Sunyi. Sepi. Hening. Di saat raga lelah setelah memporak porandakan tahta tikus tikus, dan merayakan perjamuan suci giliran tikus tikus keluar dari persembunyiannya. Giliran mereka bersorak sorai bernyanyi. Giliran mereka menyerang balik mereka. Sepatu indah sang imam di hajar robek. Dicabik cabik beramai ramai. Penutup rice coocer dihajar sekejap robek. Dinding almari diserang berlobang. Kejengkelan tikus tikus dilampiaskan kepada penanggungjawab kegiatan bersih rumah, yakni imam.


Orang orang berusaha ngobok obok tahta orang lain. Seakan mereka mereka diam. Seakan mereka nerimo iklhas dan legowo. Tampaknya mereka kalah dan tidak berdaya. Mereka mengalah untuk akhirnya serang balik dan menang telak.


Asumsi manusia sombong meleset. Yang diam mengatur strategi untuk serang balik menghancurkan sang pemimpin. Waktu tepat , saat tepat mereka serang telak balik pemimpin nya.


Nyamuk haus darah. Orang haus tahta. Karena berebut tahta orang bisa mengorbankan harta dan darah. Tidak ada lagi ada rasa malu apalagi rasa berdosa. Tahta dan harta menyingkirkan Tuhan dalam ruang hidup.  Benarlah orang bilang, uang tidak mengenal Tuhan. Tahta tidak mengenal Tuhan.


Ronggo warsito … ronggo warsito … kau pasti geleng kepala menyaksikan panggung sandiwara generasi sekarang. “Saiki jaman edan. Yen ora ngedan ora keduman. Neng seng becik tetep orang sing eling lan waspodo.”

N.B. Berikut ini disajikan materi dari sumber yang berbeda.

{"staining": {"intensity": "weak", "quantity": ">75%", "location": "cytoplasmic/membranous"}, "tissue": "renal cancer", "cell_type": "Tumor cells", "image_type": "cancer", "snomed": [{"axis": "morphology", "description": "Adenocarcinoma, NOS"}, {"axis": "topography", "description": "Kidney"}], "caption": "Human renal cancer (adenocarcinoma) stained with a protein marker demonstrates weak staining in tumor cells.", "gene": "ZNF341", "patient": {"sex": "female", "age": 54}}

Wes banyak orang tidak eleng / ingat dengan gusti Allah, yang menutup mata adalah tahta dan harta. Sudah banyak orang enggak waspada akan bahaya tahta dan harta, yang bisa mengakibatkan banyak tumbal / darah. Oh sang guruku, lebih mudah melihat balok orang lain daripada selumbar kotoran di mataku sendiri. Jendela dunia tersumbat oleh keduanya bakalan dunia luas hilang lenyap oleh karenanya.


Darah yesus tertumpah sepanjang jalan menuju puncak bukit golgota. Bau amismu menyengat di duri duri dan palang kayu. Di atas salib doamu kami lantunkan untuk mereka yang sudah edan dengan tahta dan harta, ” ampunilah mereka ya Tuhan, karena mereka tidak tahu apa yang mereka perbuat.” Sudah cukuplah darah darah para pejuang tertumpah membela negeri ini. Sudah cukuplah darah yesus tertumpah untuk orang orang berdosa.

Santo yohanes dari salib, kapan cahaya hatimu menyinari jiwa jiwa yang gelap oleh kekuasaan dan harta sehingga kami boleh merasakan puncak kebahagiaan sejati seperti yang engkau alami. ” segala galanya adalah kosong dan Allah adalah segala.galanya.”